Over the next few hours, the baby bird began stirring more and more.  Eleanor named it Frederick.  Frederick was not hurt, only dazed, and confused.  He didn't like being put down and would panic unless someone was holding him.  Eleanor took the bird to a Wildlife Officer who lived around the corner and got some expert advice on taking care of a wild baby bird.
Eleanor's dad brought home commercial baby bird food and a bird cage he found on Craig's List.  Frederick began chirping, a sure sign that he was hungry.

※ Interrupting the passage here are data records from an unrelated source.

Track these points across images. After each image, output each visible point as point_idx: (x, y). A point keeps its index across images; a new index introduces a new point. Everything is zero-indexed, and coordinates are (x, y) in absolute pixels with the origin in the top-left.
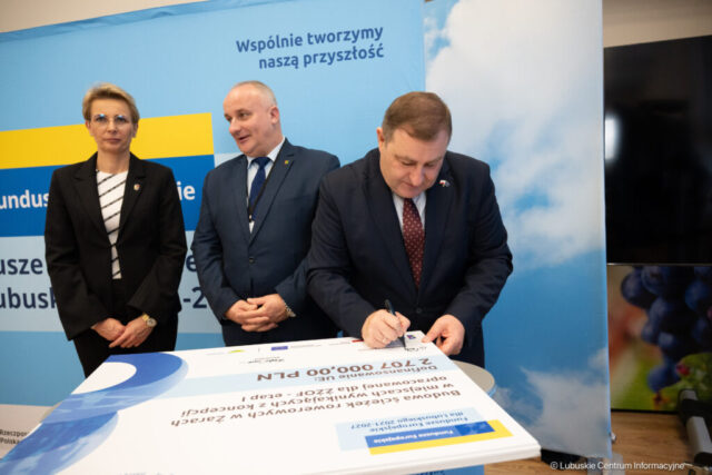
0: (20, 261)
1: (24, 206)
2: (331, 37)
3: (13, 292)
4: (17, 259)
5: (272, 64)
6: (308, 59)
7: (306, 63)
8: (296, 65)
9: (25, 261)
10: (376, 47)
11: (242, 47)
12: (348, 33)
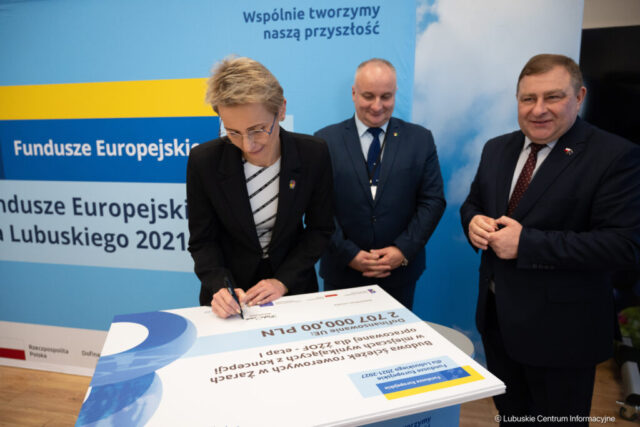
0: (45, 202)
1: (48, 154)
2: (331, 13)
3: (39, 229)
4: (42, 201)
5: (276, 35)
6: (309, 33)
7: (307, 36)
8: (298, 38)
9: (50, 203)
10: (373, 24)
11: (248, 18)
12: (347, 9)
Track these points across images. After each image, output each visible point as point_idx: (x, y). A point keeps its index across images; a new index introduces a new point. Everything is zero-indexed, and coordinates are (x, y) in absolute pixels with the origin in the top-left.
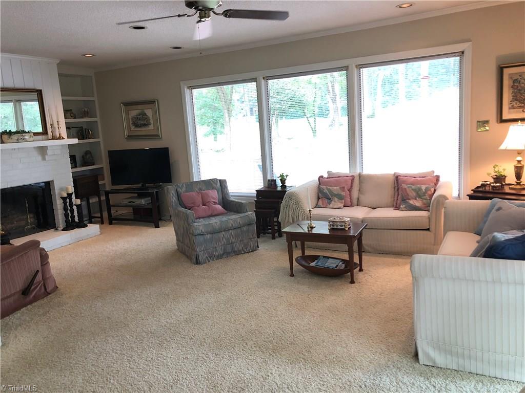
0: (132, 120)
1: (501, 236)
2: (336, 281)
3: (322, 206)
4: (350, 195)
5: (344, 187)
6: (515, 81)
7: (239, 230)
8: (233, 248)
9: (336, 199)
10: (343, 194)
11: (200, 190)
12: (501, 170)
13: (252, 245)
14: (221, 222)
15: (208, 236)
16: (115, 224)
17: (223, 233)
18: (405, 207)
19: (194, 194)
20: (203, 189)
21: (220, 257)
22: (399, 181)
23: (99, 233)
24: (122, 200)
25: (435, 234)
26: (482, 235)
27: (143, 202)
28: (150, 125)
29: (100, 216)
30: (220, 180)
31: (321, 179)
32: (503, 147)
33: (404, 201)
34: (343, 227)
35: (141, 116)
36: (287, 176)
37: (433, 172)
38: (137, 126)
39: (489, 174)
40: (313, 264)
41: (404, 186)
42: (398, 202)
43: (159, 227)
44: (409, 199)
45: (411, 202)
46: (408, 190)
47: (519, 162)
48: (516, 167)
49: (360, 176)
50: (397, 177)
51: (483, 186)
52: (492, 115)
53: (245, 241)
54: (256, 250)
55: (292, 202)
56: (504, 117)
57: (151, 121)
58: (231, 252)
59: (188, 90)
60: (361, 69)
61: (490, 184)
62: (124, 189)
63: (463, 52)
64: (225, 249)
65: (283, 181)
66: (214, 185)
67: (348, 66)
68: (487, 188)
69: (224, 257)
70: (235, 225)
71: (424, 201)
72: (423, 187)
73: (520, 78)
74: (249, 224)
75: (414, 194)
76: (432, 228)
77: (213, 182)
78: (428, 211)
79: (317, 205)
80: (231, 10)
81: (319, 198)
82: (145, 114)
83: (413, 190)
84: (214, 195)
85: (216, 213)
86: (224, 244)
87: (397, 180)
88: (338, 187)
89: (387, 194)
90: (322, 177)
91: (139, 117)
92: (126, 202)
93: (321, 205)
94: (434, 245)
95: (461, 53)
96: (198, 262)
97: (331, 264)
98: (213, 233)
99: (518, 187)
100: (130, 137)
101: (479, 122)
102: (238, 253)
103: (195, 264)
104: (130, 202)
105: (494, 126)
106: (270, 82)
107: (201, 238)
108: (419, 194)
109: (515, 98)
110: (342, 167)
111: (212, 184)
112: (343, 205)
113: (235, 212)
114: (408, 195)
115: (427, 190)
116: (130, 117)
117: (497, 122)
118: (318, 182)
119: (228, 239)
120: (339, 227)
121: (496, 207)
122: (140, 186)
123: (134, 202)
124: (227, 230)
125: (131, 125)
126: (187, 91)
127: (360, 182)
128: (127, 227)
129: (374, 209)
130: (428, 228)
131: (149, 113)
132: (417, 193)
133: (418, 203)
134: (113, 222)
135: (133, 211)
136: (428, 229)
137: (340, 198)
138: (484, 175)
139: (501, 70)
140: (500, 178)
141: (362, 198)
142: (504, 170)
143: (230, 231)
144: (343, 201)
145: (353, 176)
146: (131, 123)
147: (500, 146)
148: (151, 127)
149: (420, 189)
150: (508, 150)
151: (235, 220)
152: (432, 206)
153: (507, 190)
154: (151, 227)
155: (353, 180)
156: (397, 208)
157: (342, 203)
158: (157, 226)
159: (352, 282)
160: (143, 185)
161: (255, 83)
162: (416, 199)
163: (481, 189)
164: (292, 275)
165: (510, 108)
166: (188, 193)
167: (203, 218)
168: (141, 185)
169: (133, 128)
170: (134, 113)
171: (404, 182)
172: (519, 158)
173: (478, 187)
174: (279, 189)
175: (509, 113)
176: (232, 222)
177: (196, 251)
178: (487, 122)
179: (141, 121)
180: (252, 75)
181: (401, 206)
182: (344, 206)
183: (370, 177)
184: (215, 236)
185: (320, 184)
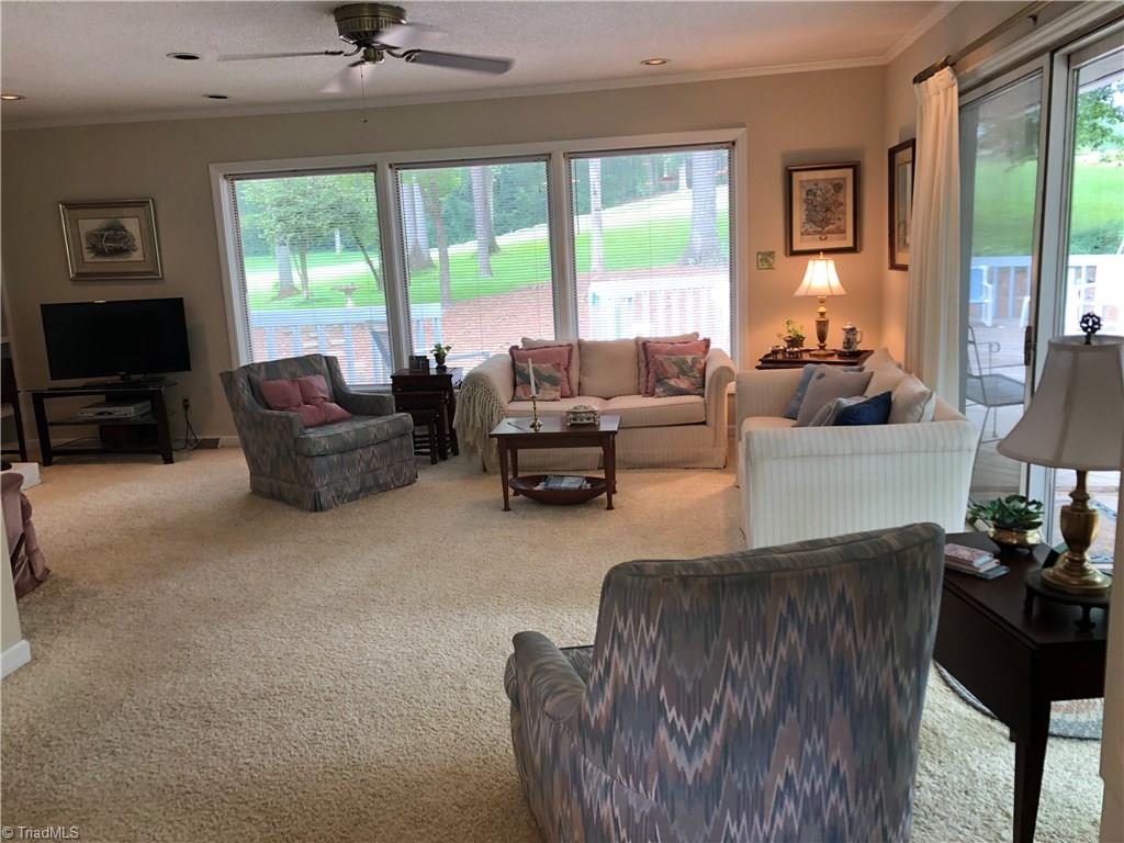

He didn't understand how to eat the bird food (which resembled baby rice cereal) and couldn't figure out that it was food in the dropper.  The dropper wasn't working, so Ellie's family tried other tricks - using food on fingers worked a little bit, but the best was actually feeding the baby bird with a spoon.
By the end of the day, it was clear that Frederick needed feedings about every hour.  The sun finally set and Frederick, Eleanor, and Eleanor's mom were exhausted.  Frederick slept soundly on a hand-made nest in his cage (thanks to Eleanor, her sister Charlotte, and their friend Sadia).
Frederick got better and better at eating off the spoon, and within a few days he was eating seeds mixed with the rice formula.  The first day, he could only hop/fly a few feet.  By day three, when Eleanor and her siblings Sam, Charlotte and Oliver took him outside, he was flying into the trees - but he couldn't seem to get down.  He'd stay in the tree and chirp, chirp, chirp until someone offered him a hand to stand on and get him down.  More than anything, he loved to stand with his feet wrapped around someone's finger while being fed.  Many of the children's friends came to meet Frederick, and he was never shy or scared.
The time came to release him back into the wild - he'd been with Eleanor for about four days.  His cage was set outside with a stick propping the door open, and Frederick placed on the stick.  He didn't move.  He made no attempt to fly away, but sat there chirping, eating (the spoon was taped on the stick with food on it) or sleeping.  After more than hour, Eleanor and her mom watched as another finch (maybe his mother or sibling) came and fluttered around him.  It had come to get him - the bird was beckoning Frederick to follow.  Frederick flew with the bird into a nearby tree, then sat there for another half-hour or so by himself as the other bird flew off.  Then Frederick flew off toward the sounds of the other bird's chirping. Following Frederick, Eleanor's family watched as he flew up into trees at the neighbor's yard. There, following Frederick's chirps and the chirps of his family, Eleanor's brothers climbed the trees and found Frederick's nest.  He was home.
True story.


  1. So glad that the story had a happy ending! What an adventure.

  2. There is Eleanor's entrance essay into the world's best Environmentalist Masters Program. She was made to keep nature in balance with her giant heart!

  3. i concur with nancy. what a pleasant story! such supportive parents and siblings and such an agreeable bird! hopefully frederick will still be friendly (if he loses his way again).